(EXERCISE DATA):
- - -

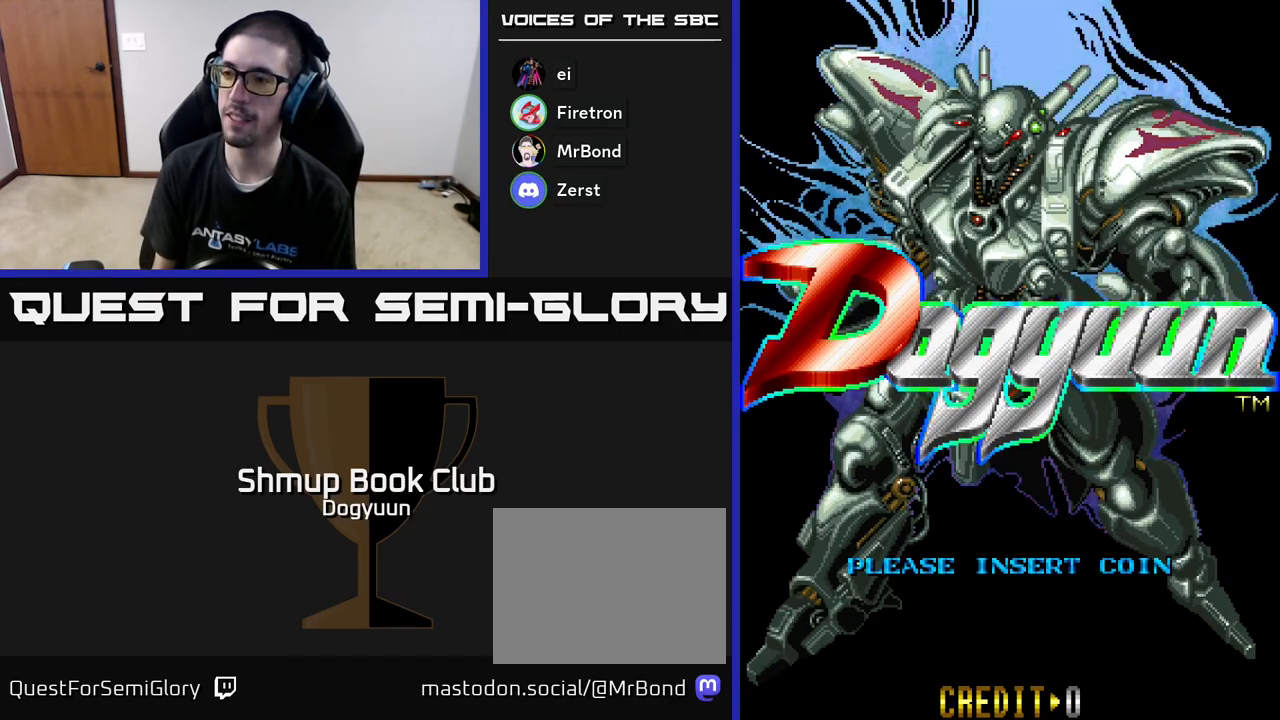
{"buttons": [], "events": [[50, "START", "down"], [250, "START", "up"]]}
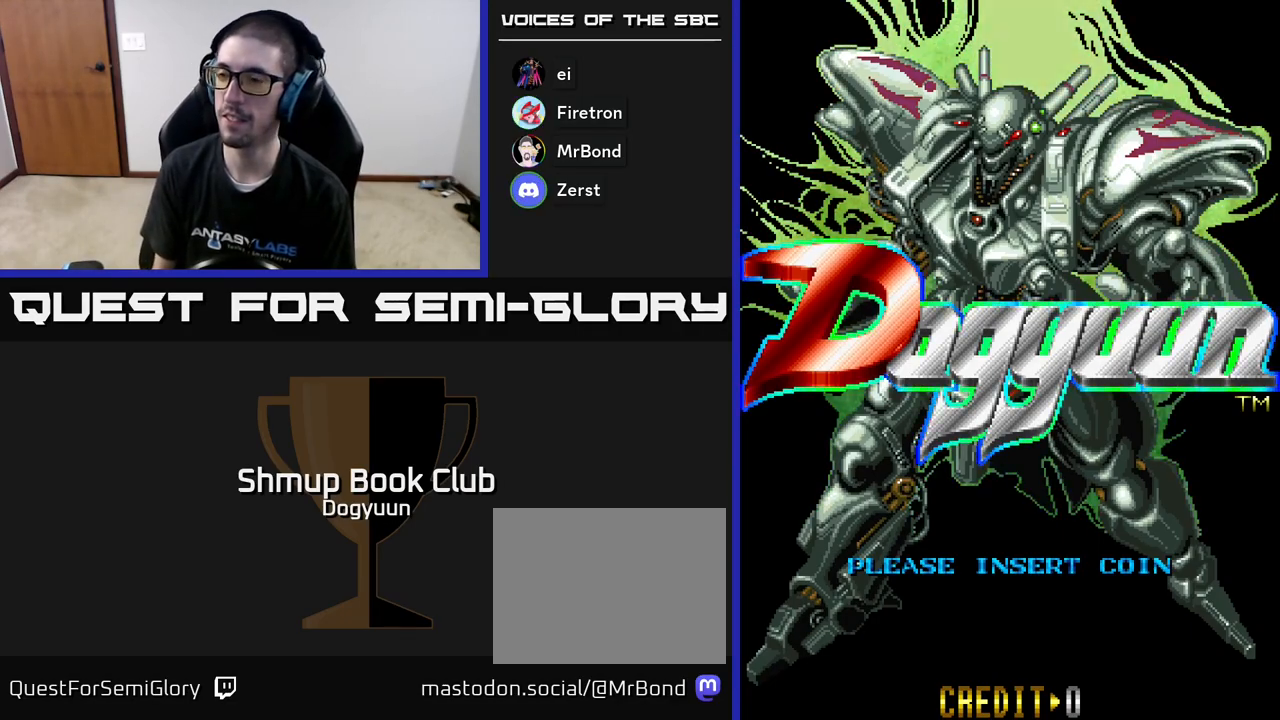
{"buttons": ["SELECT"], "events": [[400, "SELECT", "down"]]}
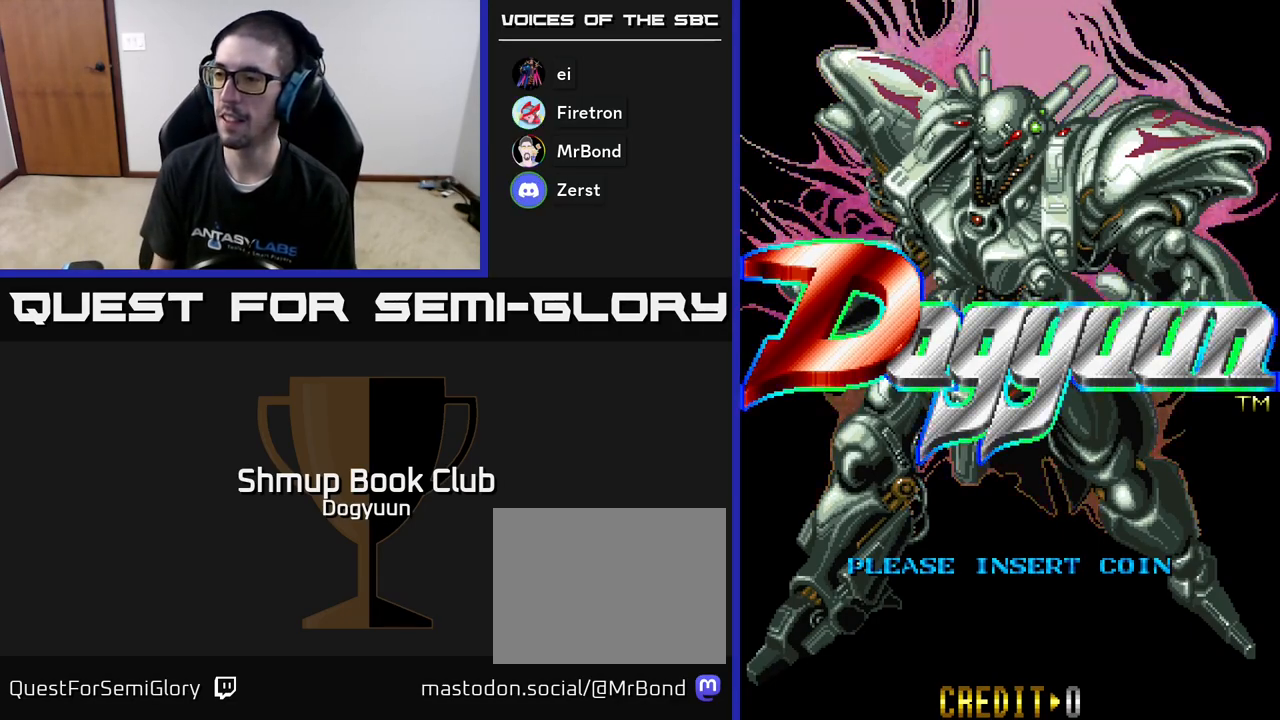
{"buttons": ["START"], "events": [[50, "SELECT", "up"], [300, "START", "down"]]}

- - -

(BRIEF): Repeat, exactly and in full, all the material above except its pictures.

(TASK OUTPUT):
{"buttons": [], "events": [[50, "START", "down"], [250, "START", "up"]]}
{"buttons": ["SELECT"], "events": [[400, "SELECT", "down"]]}
{"buttons": ["START"], "events": [[50, "SELECT", "up"], [300, "START", "down"]]}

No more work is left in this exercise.